Problem details - Pull every "Ilość" line out of the data below.
━━━ Available data ━━━
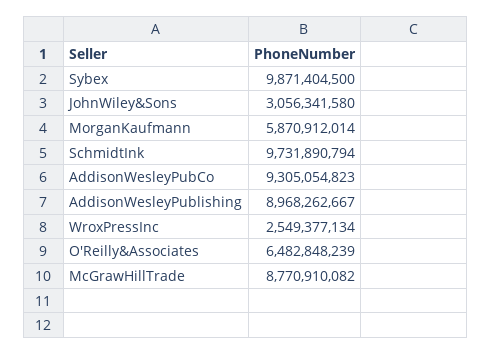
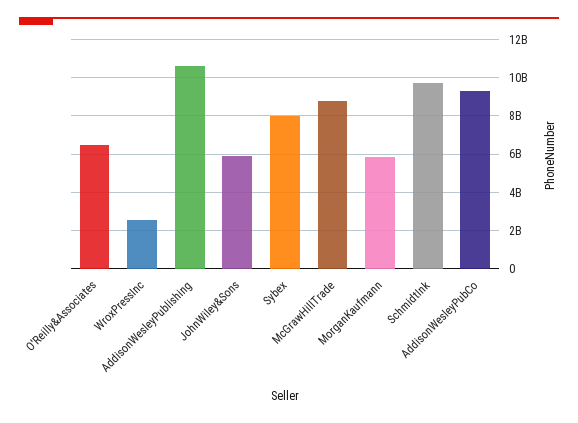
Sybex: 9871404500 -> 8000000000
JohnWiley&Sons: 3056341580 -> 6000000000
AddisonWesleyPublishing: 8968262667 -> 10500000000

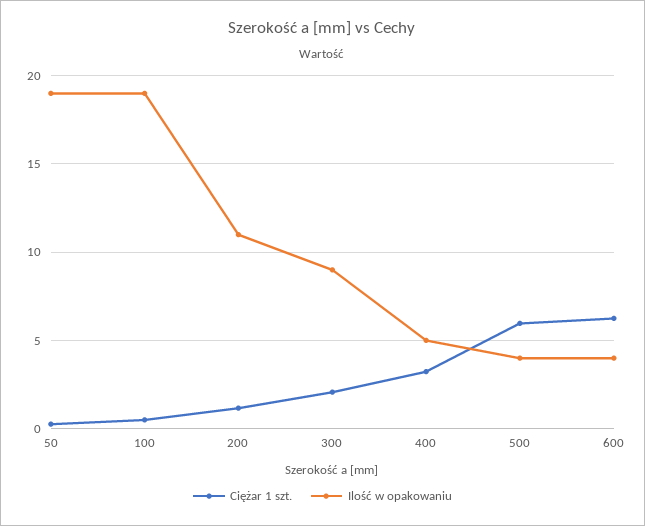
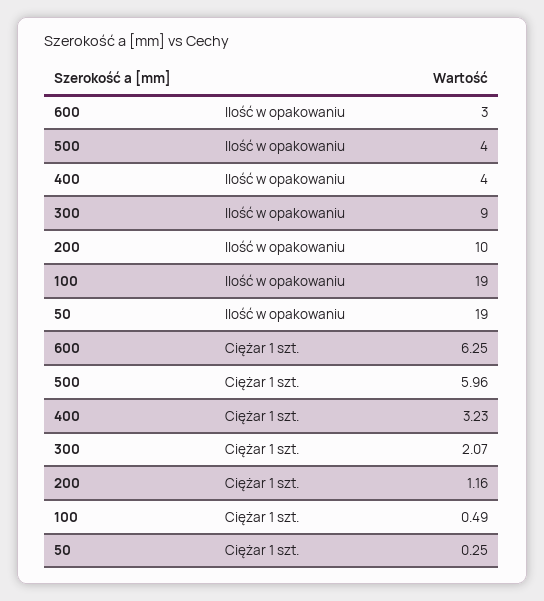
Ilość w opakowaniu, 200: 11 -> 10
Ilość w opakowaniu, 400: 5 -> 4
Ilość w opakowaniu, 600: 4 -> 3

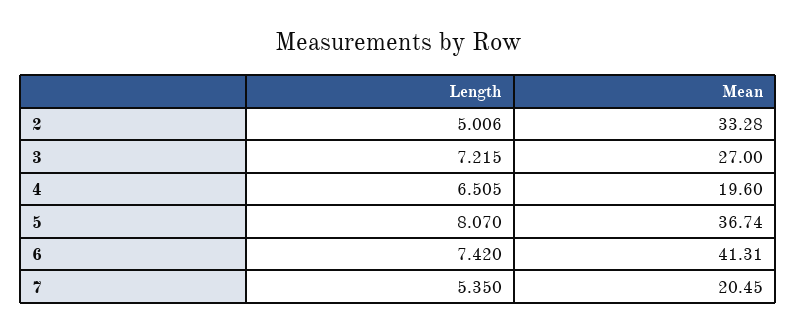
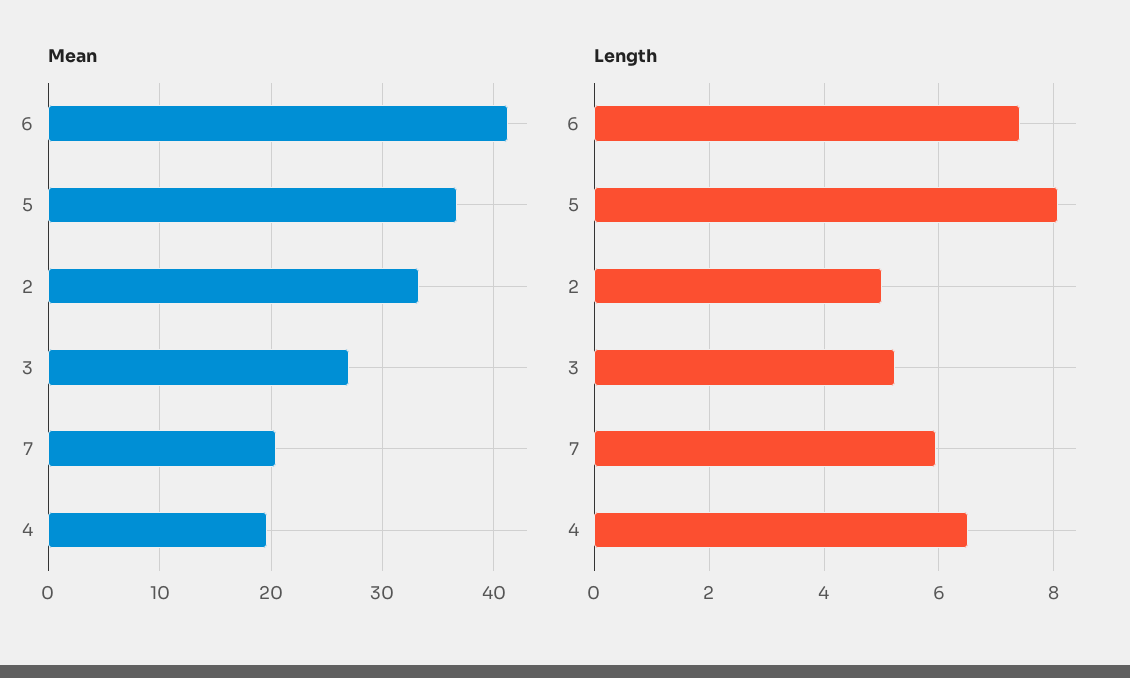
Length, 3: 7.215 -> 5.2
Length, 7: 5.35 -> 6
━━━
Written response -
Ilość w opakowaniu, 200: 11 -> 10
Ilość w opakowaniu, 400: 5 -> 4
Ilość w opakowaniu, 600: 4 -> 3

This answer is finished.